#### TESTO ####

Il canale di Facebook. A far intravedere agli addetti al settore le potenzialità di questo approccio è stato il successo della condivisione di video sul social network per eccellenza. E l'abitudine di molti utenti ad aggiornare il loro status, qui come su Twitter, con una sorta di "telecronaca" dei propri consumi mediatici. Del tipo: "Sto vedendo l'ultimo film di Woody Allen", piuttosto che "Grande documentario sull'heavy metal su American Music Channel". Lo stesso gigante di Palo Alto è interessato al concetto di web-social-tv, come ha dimostrato con il lancio la settimana scorsa di Facebook Live 2, primo canale in streaming dell'azienda. Al momento l'applicazione, simile ad altre piattaforme video con messaggerie integrate, è ancora scarna e dedita esclusivamente alle comunicazioni interne al social network, con la possibilità per gli utenti di discutere sui contenuti (non sono mancati i commenti pungenti: "Avete bisogno di persone creative?", o un più diretto "A cosa serve?"). Al di là delle critiche, tuttavia, il canale è rappresentativo di quanto il mercato dei social media e quello dei video on e offline stiano cercando sempre più spesso dei punti di contatto.

Un film in compagnia. Una delle piattaforme che meglio rendono l'idea di cosa potrebbe accadere in futuro è Qlipso.com, opera dell'omonima startup israelo-americana. Il sito è cresciuto notevolmente dall'aprile scorso, quando ha acquistato Veoh 3, servizio di tv via internet che fa concorrenza a YouTube. Il sito consente di selezionare un video (film o show televisivo che sia) e invitare i propri amici a vederlo insieme in una sorta di stanza virtuale. Gli invitati possono essere scelti dai propri contatti sui social network, da Facebook a Twitter, da MySpace a Digg. Una volta creato il gruppo (come nel caso di Jenny e le sue amiche) la visione ha inizio, e con essa l'incontro virtuale degli spettatori. Il livello di interazione può variare da una semplice chat tra avatar a un filo audio diretto e continuo, per una pioggia più o meno intensa di commenti, risate o singhiozzi collettivi nel caso di film drammatici. Volendo ci si può spingere oltre attivando la funzione di videoconferenza: nella parte bassa dello schermo, accanto al video principale, appariranno le facce degli amici, così che anche le loro espressioni non abbiano più segreti. Lo sberleffo, poi, è totale se qualcuno viene pizzicato con la palpebra calante: un lusso non concesso a chi pratica la social tv.

Il cineforum virtuale. Come nella vita reale, a completare il rito della visione c'è tutta la fase del pre e del post. Quale film merita davvero? E qual è l'opinione di amici ed esperti sull'ultimo serial in uscita? Le risposte, in questo caso, vengono da una serie di applicazioni web disponibili anche sugli smartphone. GetGlue 4, ad esempio, promette di aiutarti a scoprire cosa potrebbe piacerti rovistando tra i gusti e le scelte tue e dei tuoi contatti. A questa dimensione la social tv aggiunge la possibilità del collegamento in contemporanea con amici o perfetti sconosciuti, tutti però sintonizzati sullo stesso canale. Commenti in diretta - per ora solo via chat - sono disponibili tramite servizi come Tunerfish 5, Philo 6e Miso 7. Aggiornando il proprio status, si riesce a sapere non solo chi dei propri conoscenti sta vedendo la stessa cosa, ma anche chi nel mondo ha gusti più o meno simili.

#### MATERIALE RACCOLTO ####

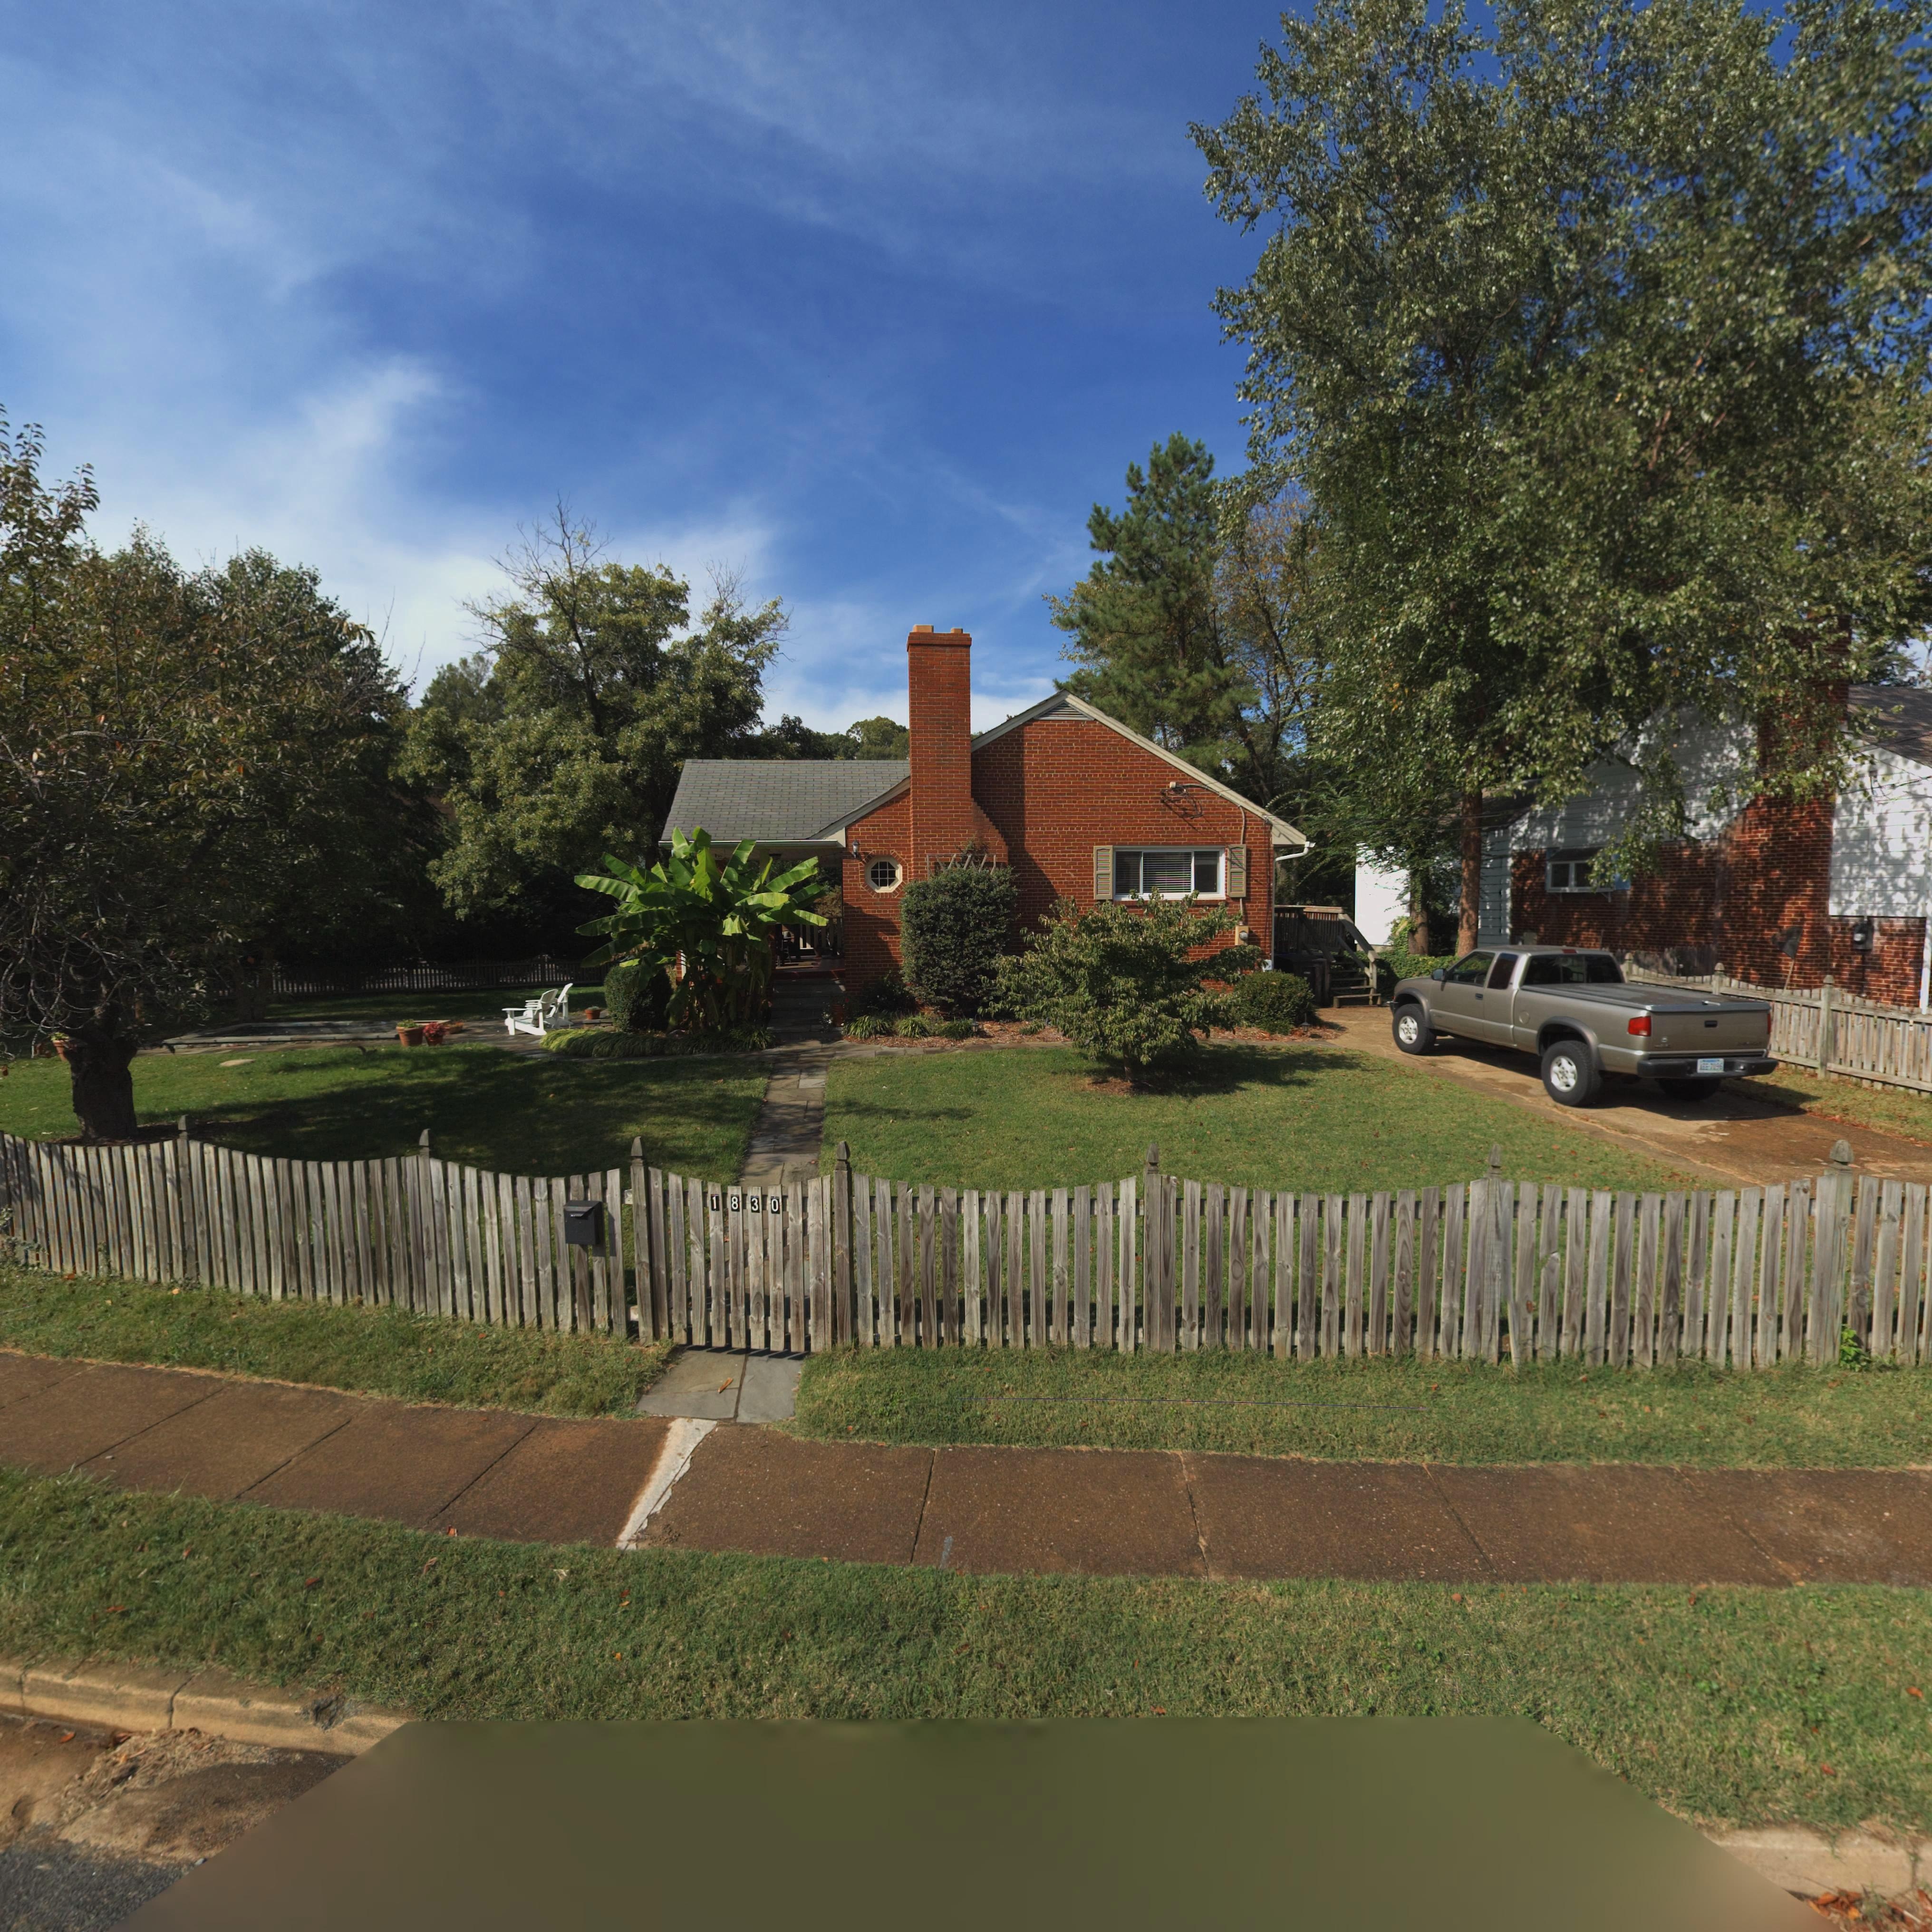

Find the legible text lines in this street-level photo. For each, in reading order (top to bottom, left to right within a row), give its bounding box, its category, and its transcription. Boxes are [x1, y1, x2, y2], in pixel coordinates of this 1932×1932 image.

[1699, 1063, 1722, 1071] None: ***-3096
[710, 1196, 779, 1213] StreetNumber: 1830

####

**ELENCO COMPITI:**
**a)** Rispondi a queste domande sul testo sulla social tv:
(i) Quali due commenti pungenti vengono riportati a proposito del canale di Facebook?
(ii) Tra quali contatti si possono scegliere gli invitati su Qlipso.com?
(iii) Per ora, in che modo sono disponibili i commenti in diretta?
**b)** Prosegui il testo sulla social tv dopo la sua ultima frase.

**RISULTATI DEGLI ESERCIZI:**
**a)**
(i) "Avete bisogno di persone creative?" e "A cosa serve?"
(ii) Tra i propri contatti sui social network, da Facebook a Twitter, da MySpace a Digg.
(iii) Solo via chat.

**b)**
Come allo stadio, o quasi. I fan della social tv non hanno dubbi su quale sarà il settore destinato a rivoluzionare l'esperienza del video: lo sport. Negli Stati Uniti un esempio è Fanvibe.com 8, aggregatore di fan degli sport più vari, dal football americano al calcio, dal baseball alla pallacanestro. Il sito consente di fare il check-in a ogni partita a cui si è interessati, per poi entrare in contatto via chat con tutti i "presenti" allo stadio virtuale. E se la chat può non soddisfare i tifosi più calienti, per loro c'è Sofanatics 9 (un'idea finlandese nata con le ultime Olimpiadi invernali), piattaforma a metà strada tra social network e social tv. Previa registrazione, il sito permette di affiliarsi alla squadra del cuore, anche qui spaziando in un'ampia rosa di discipline. Per godere al massimo dell'esperienza online il requisito è che il team abbia raggiunto i mille fan: a quel punto la ola si alza e si ha la possibilità di vedere la partita in collegamento video con i propri amici. Uno scenario che se da un lato promette di ricreare almeno in parte l'atmosfera di un match in compagnia, dall'altro non potrà mai eguagliare la gioia di un abbraccio dopo un goal, magari in zona Cesarini.

Wired: "Il web è morto" Il dibattito infiamma la rete

[La Repubblica 19/08/2010]

La prestigiosa rivista americana osserva l'evoluzione del mondo digitale ed emette la sua sentenza: le app - più funzionali, ordinate e spesso a pagamento - stanno scalzando la navigazione tradizione via browser per sua natura caotica creativa e gratuita. Così cambiano gli scenari di MAURO MUNAFO'

WIRED ha emesso la sua sentenza: "il web è morto". La rivista americana, la più importante del panorama digitale statunitense e mondiale, ha lanciato questa provocazione con la copertina di settembre, affidando a due lunghi articoli del direttore Chris Anderson e dell'editorialista Michael Wolff la spiegazione dell'impegnativa epigrafe (qui l'articolo originale in inglese 1). Mentre l'uso di internet continua a crescere, il web che tutti navighiamo con i browser diventa sempre meno rilevante - spiega Wired - scalzato da nuovi metodi di fruizione della rete come le onnipresenti "app" che hanno colonizzato gli smartphone e i tablet. L'era di internet vissuta attraverso i browser (i programmi che servono a visualizzare le pagine html come Internet Explorer o Firefox), caotica, creativa, gratuita e un po' anarchica lascia quindi il posto al mondo delle applicazioni, più ordinate e funzionali ma che devono essere approvate da qualcuno, scaricate dopo una registrazione e, spesso, pagate.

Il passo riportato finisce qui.